The stalactites that loom ahead are said to be the jatas or tresses of Lord Shiva and the fearsome snake that can be dimly seen is none other than Sheshnaga -teeth, jaws and poison sac all in place as he keeps to his mighty duty of holding up the world.

Patal Bhuvaneshwar, in fact, has more than one connection with snakes. It is said to be the site of a havana kund (a sacrifice) held by a son whose father had been cursed with death by a snake bite. His father was a king-Raja Parikshat, much liked by the gods. But despite the havana, which destroyed all snakes, the curse came to pass. A snake hid in a flower basket given to the king, as an offering for the ceremony by Lord Brahma and stung the king.

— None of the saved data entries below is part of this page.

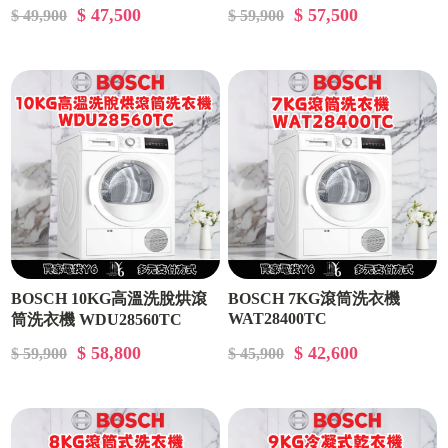
$ 47,500
$ 57,500
$ 49,900
$ 59,900
BOSCH 10KG高溫洗脫烘滾
BOSCH 7KG滾筒洗衣機
WAT28400TC
筒洗衣機 WDU28560TC
$ 58,800
$ 42,600
$ 59,900
$ 45,900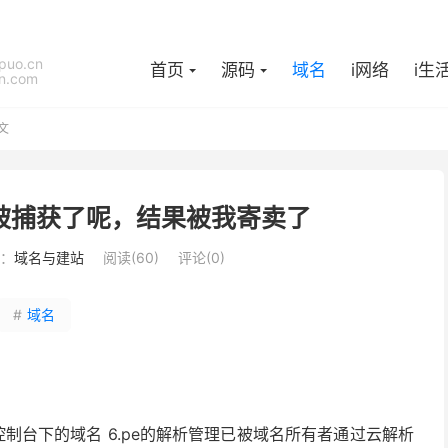
puo.cn
首页
源码
域名
i网络
i生
n.com
文
e被捕获了呢，结果被我寄卖了
：
域名与建站
阅读(
60
)
评论(0)
#
域名
控制台下的域名 6.pe的解析管理已被域名所有者通过云解析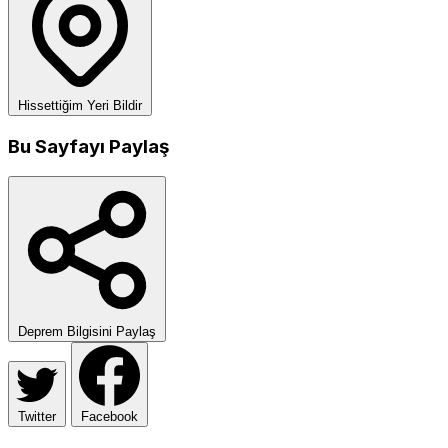
Hissettiğim Yeri Bildir
Bu Sayfayı Paylaş
Deprem Bilgisini Paylaş
Twitter
Facebook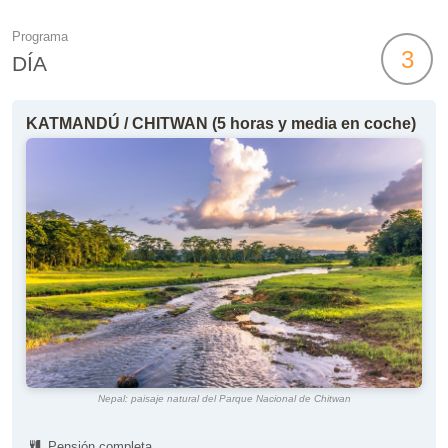
Programa
3
DÍA
KATMANDÚ / CHITWAN (5 horas y media en coche)
Nepal: paisaje natural del Parque Nacional de Chitwan
Pensión completa.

However, death is hardly the theme of the cave, which is more a site for prayers to grant liberation. There is a hollow in the rocks that is said to represent the mouth of Kal Bhairav’s mount, a dog. If the visitor can go inside it and reach the tail, he is sure to end the cycle of birth and rebirth. If not, one can always go to the sanctum sanctorum and pray for eternal freedom to the copper-gilded Shivalinga, the symbol of a god who is the very embodiment of paradox and duality; who brings the universe to an end with his dance of destruction (tandava ); who grants moksha (liberation or nirvana ) with the mere bestowal of grace; who plays the besotted lover to goddess Parvati and is yet the supreme ascetic.

At Patal Bhuvaneshwar, his lingam resides in the womb of the earth, along with the figures and legends of mythology. No mortal has yet prised open their mouths to reveal who sculpted them in a silent frenzy of stone.